Also, I've just learned about s3a which should allow me to upload up to 5T of data to s3 which means I can avoid splitting up sframes and appending them later. Testing this now on a 40gb hadoop part file to see if it will work as expected. https://wiki.apache.org/hadoop/AmazonS3


User 19 | 2/23/2016, 7:57:14 PM

Hi wallawall,

I don't think that 1.8.1 will support this size of data. However, our upcoming release should be able to handle it, as well as handle pre-aggregated versions of your data if you choose. For now I would stick to the 5gb datasets.

We'll get in touch when the new release is ready sometime in the next few weeks.

Sorry for the inconvenience! Please let us know if you have any further questions, Chris


User 2785 | 2/23/2016, 10:06:27 PM

Hi Chris,

Good to know!
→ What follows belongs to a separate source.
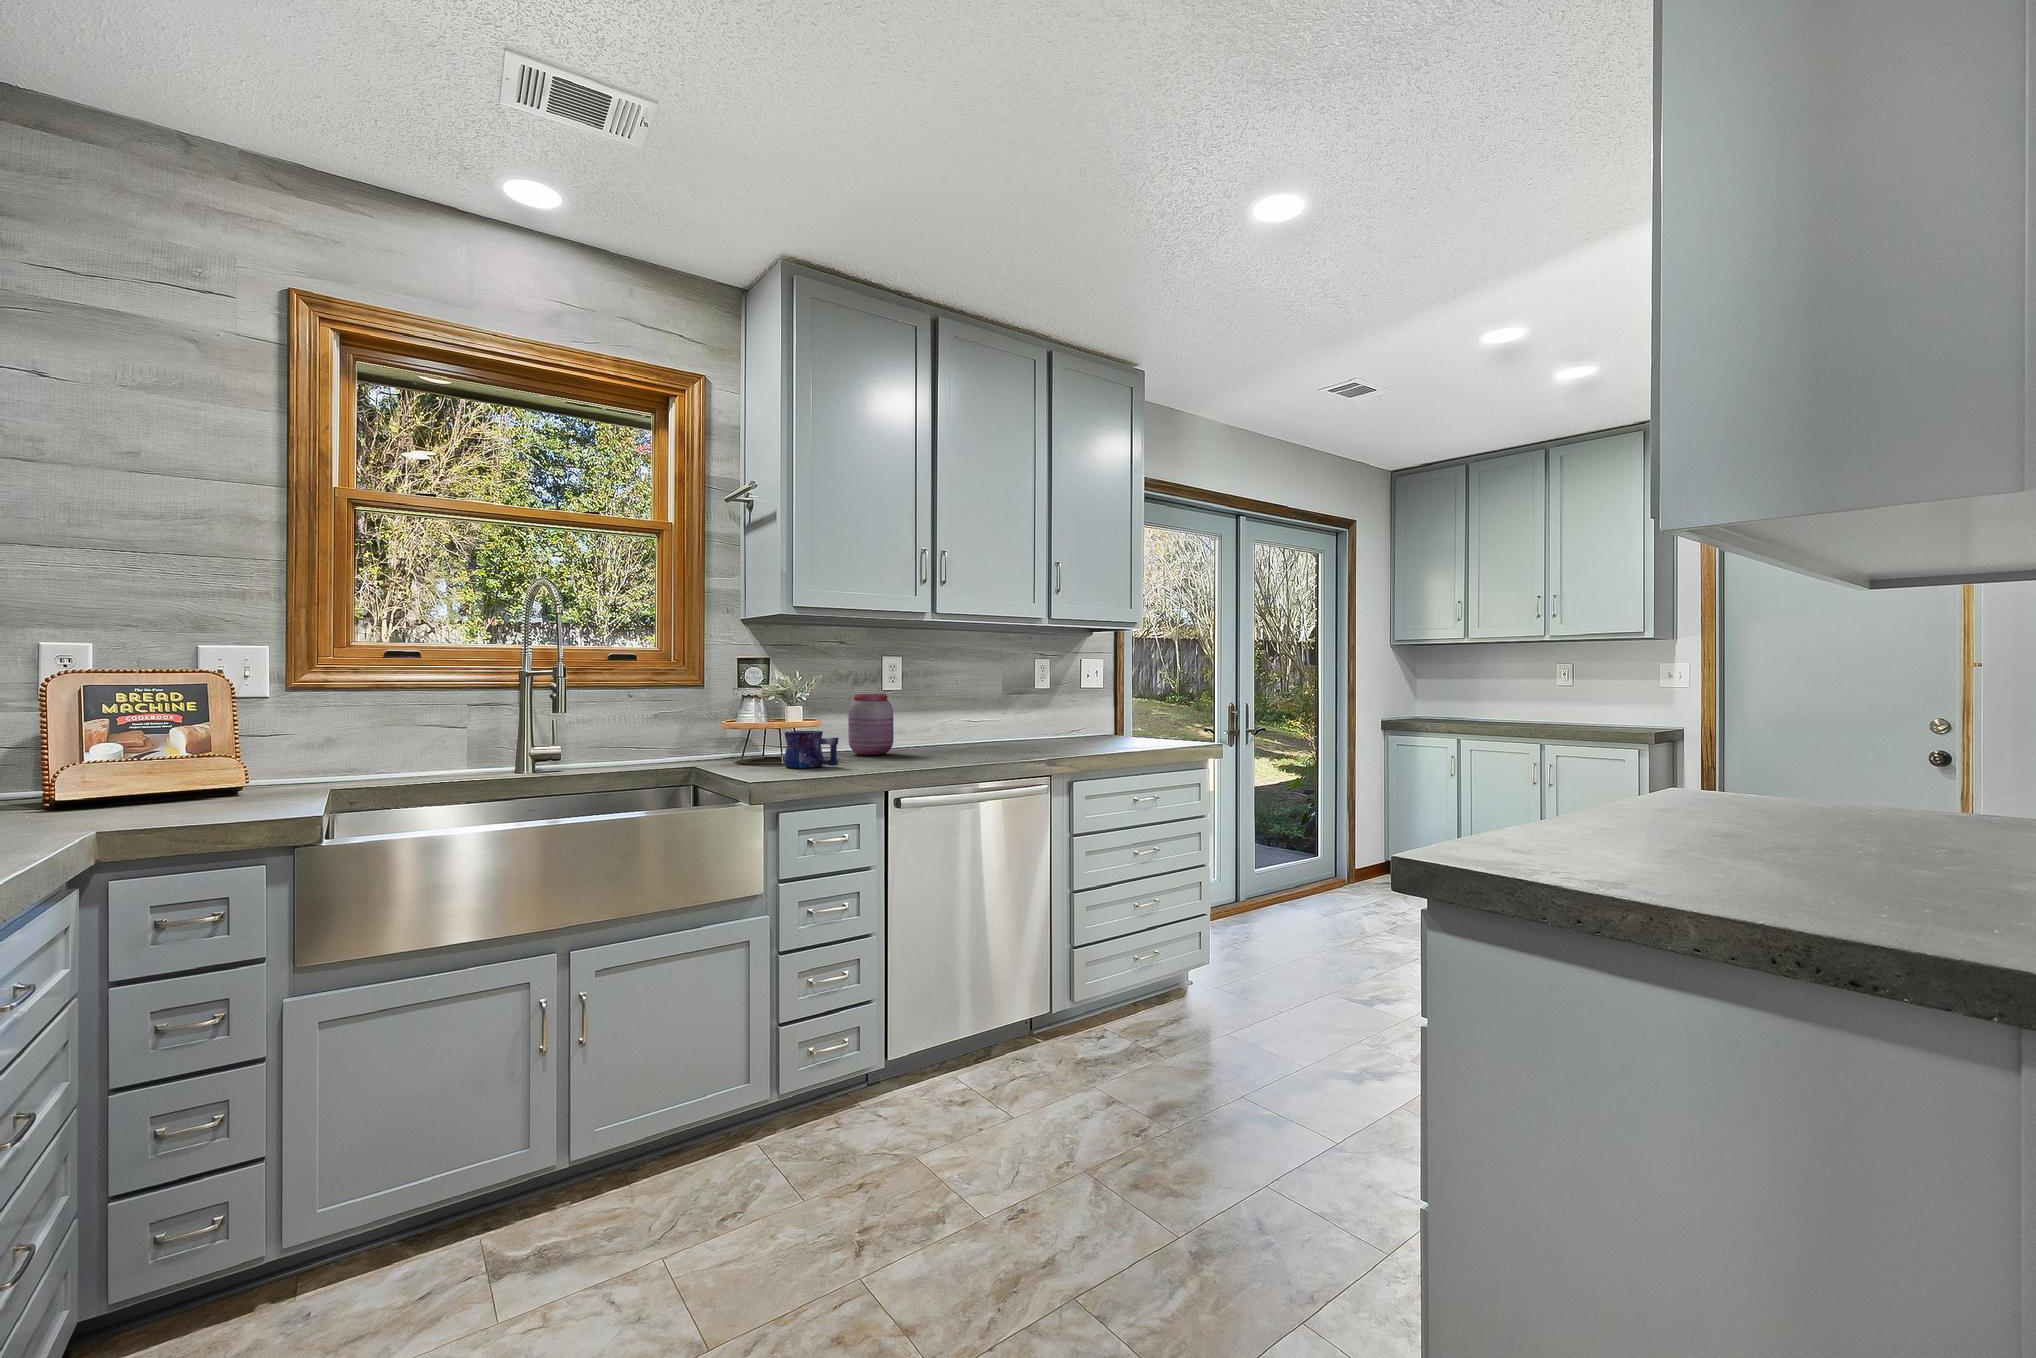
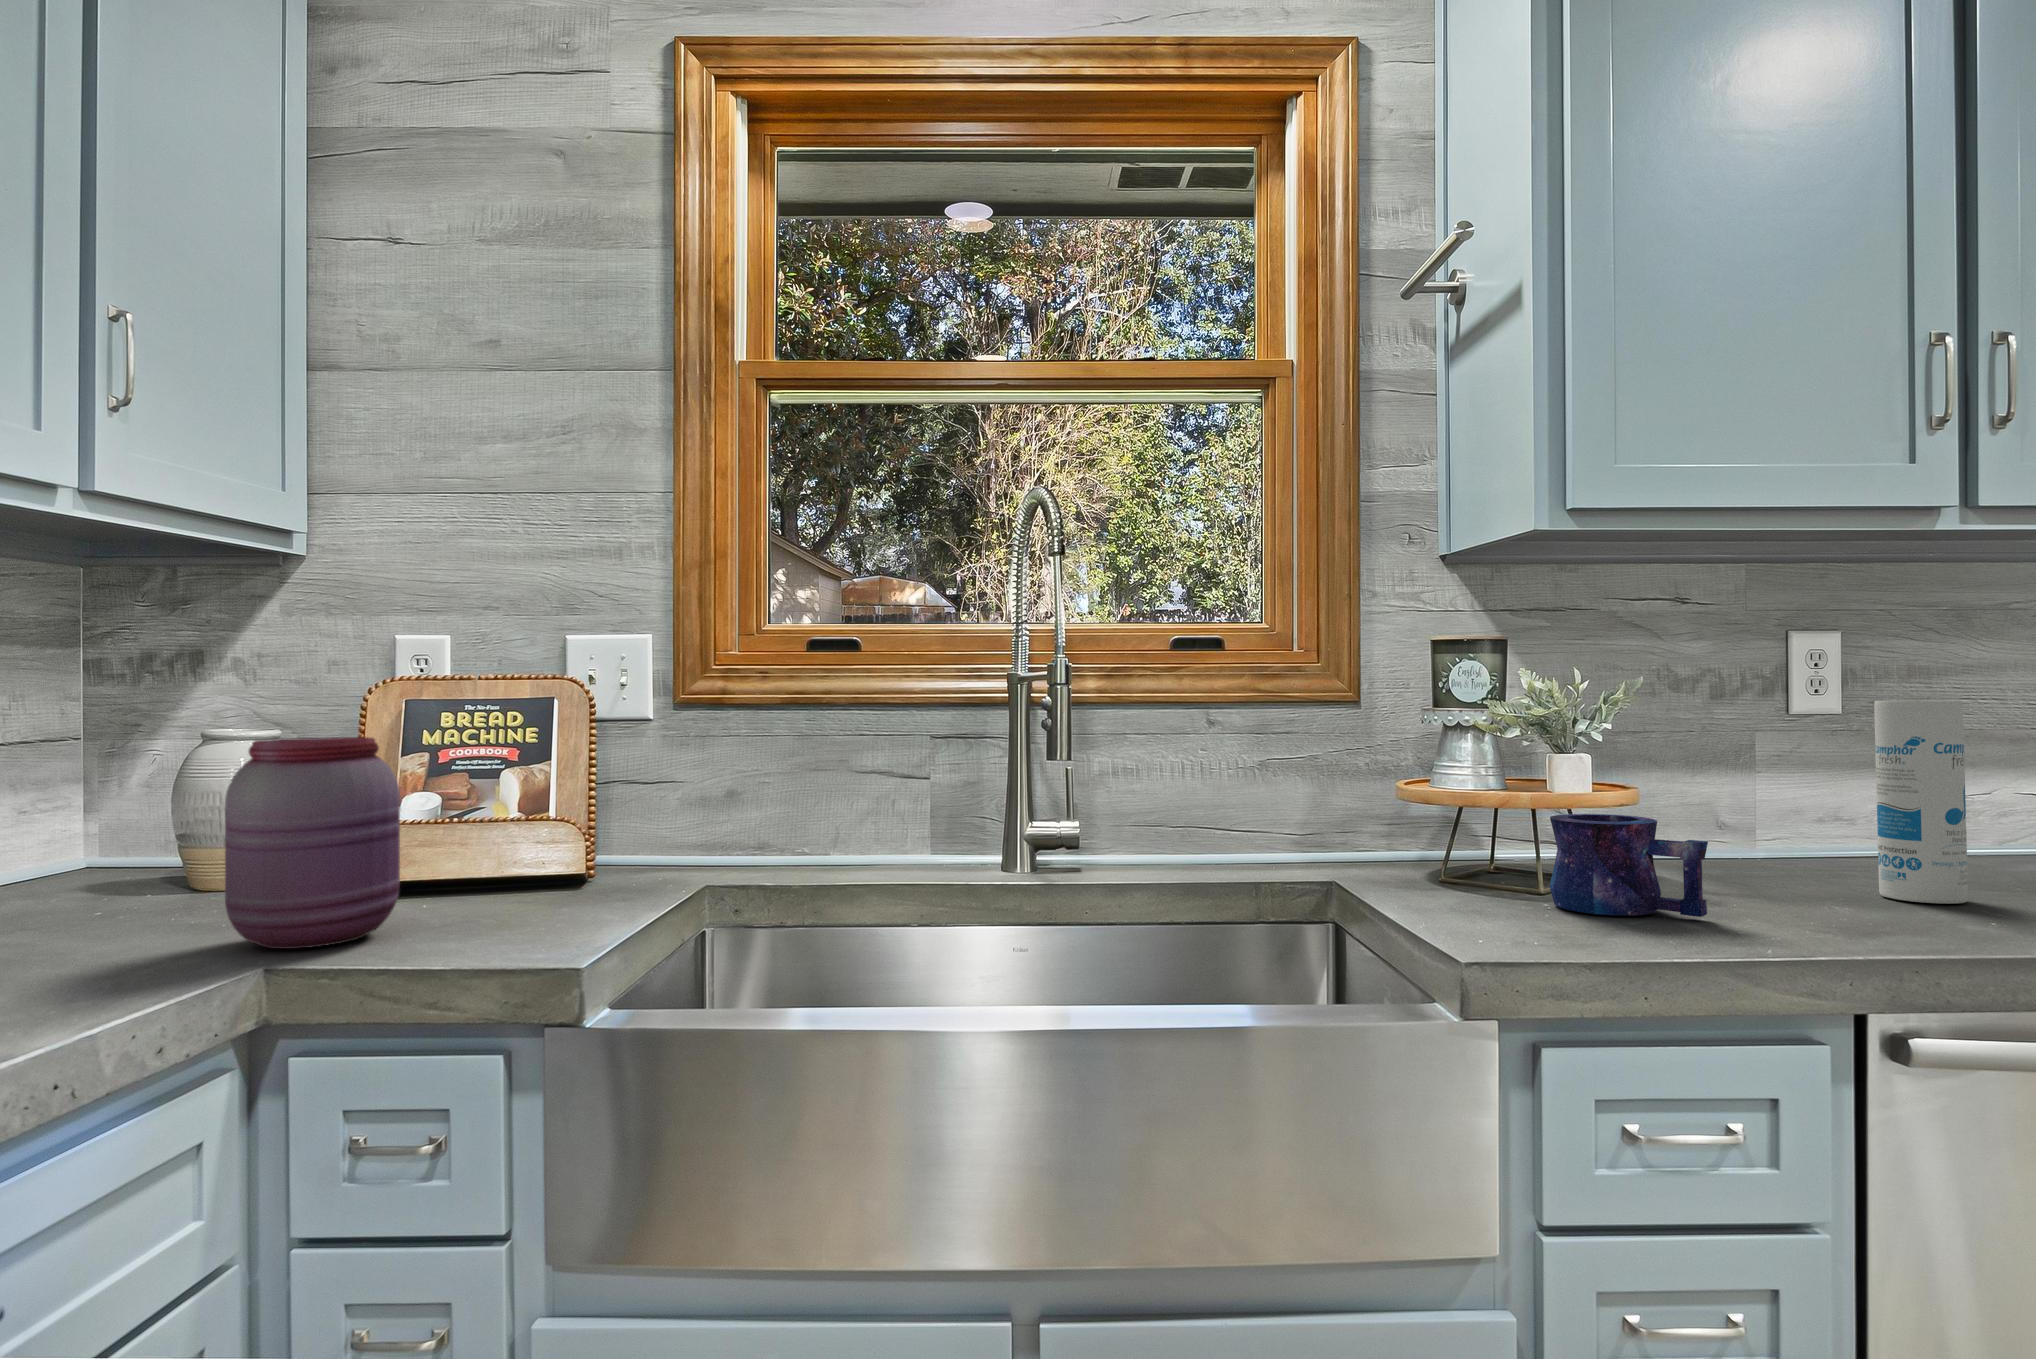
canister: none [900,686,927,759] -> present [1874,700,1968,904]
jar: present [848,694,894,755] -> present [225,737,400,949]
Do you know what the upper bound size limit for data set support is in the next version release?

Thanks for your help, Lisa


User 19 | 2/23/2016, 10:29:20 PM

Hi Lisa,

It depends on the number of unique users and the number of events per user. We've been doing most of our internal testing on data sets with ~50M users and ~1B rows. We may want to do some pre-aggregation from the 5TB version of your dataset prior to the toolkit.

Cheers, Chris